Needless to say, we revised that statement.

THOM LIEB

Covington

Dirty story

Dear Smiley: As a child, I knew the dirt ring around my neck (mentioned in previous columns) as “Miss Minerva’s necklace.”

I grew up in Bogalusa on a dairy farm, so I had dirt around my neck every day.

Apparently, there was young lady in Bogalusa who "invented" the dirt bead necklace because she played in the dirt and never took a bath. My Momma said her name was Minerva.

So, every night my Momma would tell me to take a washcloth and wash away “Miss Minerva’s necklace.”

This tradition is still going strong in my home. Whenever any of my five grandkids spend the night, they are dutifully told to take a washcloth and wash away “Miss Minerva’s necklace.”

My grandkids ask me what Miss Minerva looked like. I don’t have an answer for that, but I am pretty sure you can spot her, because she will be wearing a dirt bead necklace.

WARREN BYRD

Baton Rouge

Cajun call

Dear Smiley: Many thanks to Dr.
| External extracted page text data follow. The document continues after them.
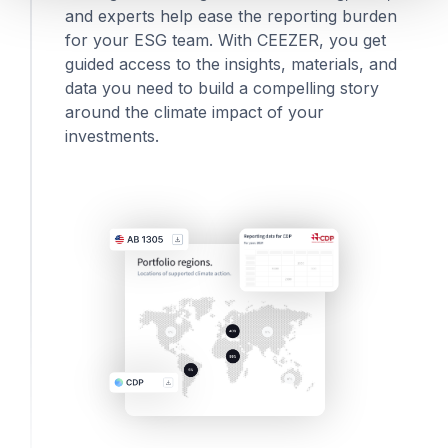
and experts help ease the reporting burden
for your ESG team. With CEEZER, you get
guided access to the insights, materials, and
data you need to build a compelling story
around the climate impact of your
investments.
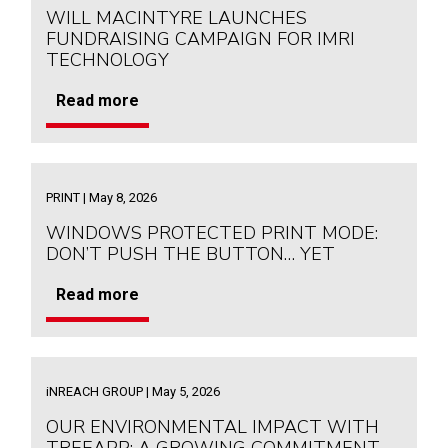
WILL MACINTYRE LAUNCHES
FUNDRAISING CAMPAIGN FOR IMRI
TECHNOLOGY
Read more
PRINT | May 8, 2026
WINDOWS PROTECTED PRINT MODE:
DON’T PUSH THE BUTTON… YET
Read more
iNREACH GROUP | May 5, 2026
OUR ENVIRONMENTAL IMPACT WITH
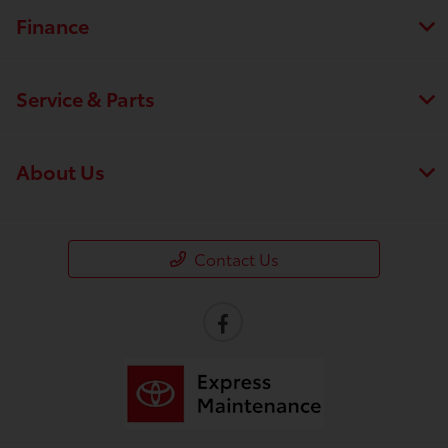
Finance
Service & Parts
About Us
Contact Us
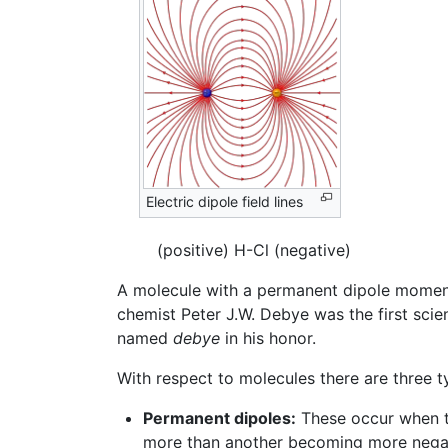
Electric dipole field lines
(positive) H-Cl (negative)
A molecule with a permanent dipole moment
chemist Peter J.W. Debye was the first scie
named
debye
in his honor.
With respect to molecules there are three t
Permanent dipoles:
These occur when tw
more than another becoming more negati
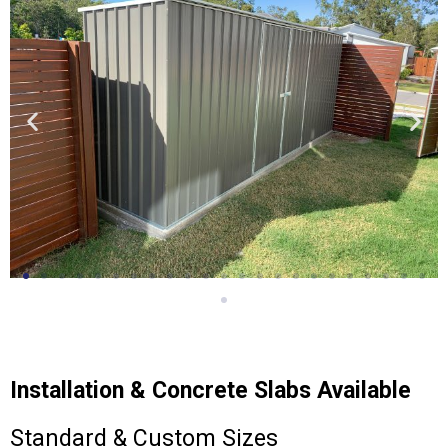
Installation & Concrete Slabs Available
Standard & Custom Sizes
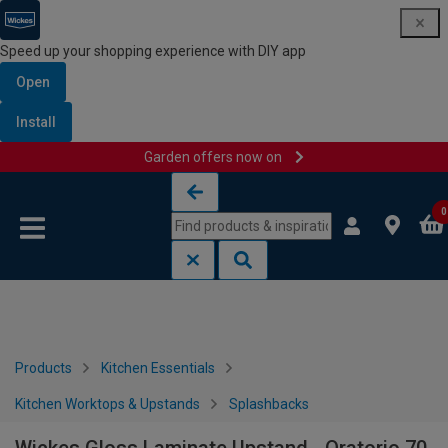
Speed up your shopping experience with DIY app
Open
Install
Garden offers now on
Skip to content
Skip to navigation menu
0
Products
Kitchen Essentials
Kitchen Worktops & Upstands
Splashbacks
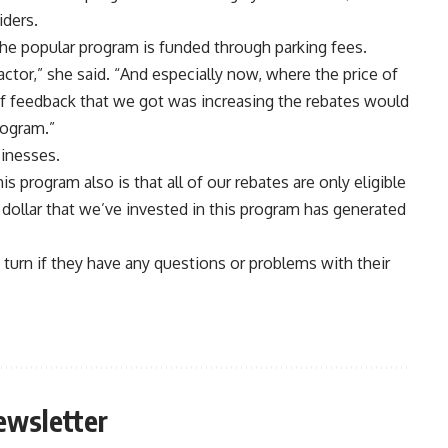
iders.
the popular program is funded through parking fees.
 factor,” she said. “And especially now, where the price of
 of feedback that we got was increasing the rebates would
rogram.”
sinesses.
s program also is that all of our rebates are only eligible
y dollar that we’ve invested in this program has generated
to turn if they have any questions or problems with their
ewsletter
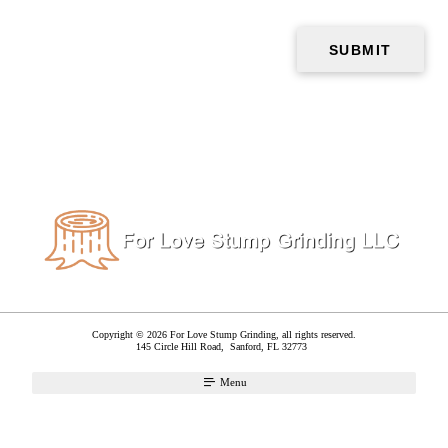
Copyright © 2026 For Love Stump Grinding, all rights reserved.
145 Circle Hill Road,
Sanford
,
FL
32773
Menu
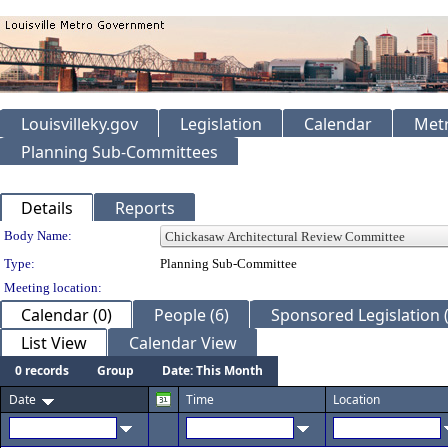
Louisvilleky.gov
Legislation
Calendar
Metr
Planning Sub-Committees
Details
Reports
Department Details
Body Name:
Type:
Planning Sub-Committee
Meeting location:
Calendar (0)
People (6)
Sponsored Legislation (
List View
Calendar View
0 records
Group
Date: This Month
Date
Time
Location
May Waggoner for the historical context and correct spelling of “Laissez les bons temps rouler.”

To get across the same idea, I’ve heard many shout out: "AAAAAAYeeeeeeeee!”

Yeah, I’m not sure of the spelling of that either.

JERRY KING

Gretna

Concerned wife

Dear Smiley: My husband puts dill pickles in gumbo.

KAREN McLIN

Greenwell Springs

Dear Karen: Sorry, this column does not deal in marital problems.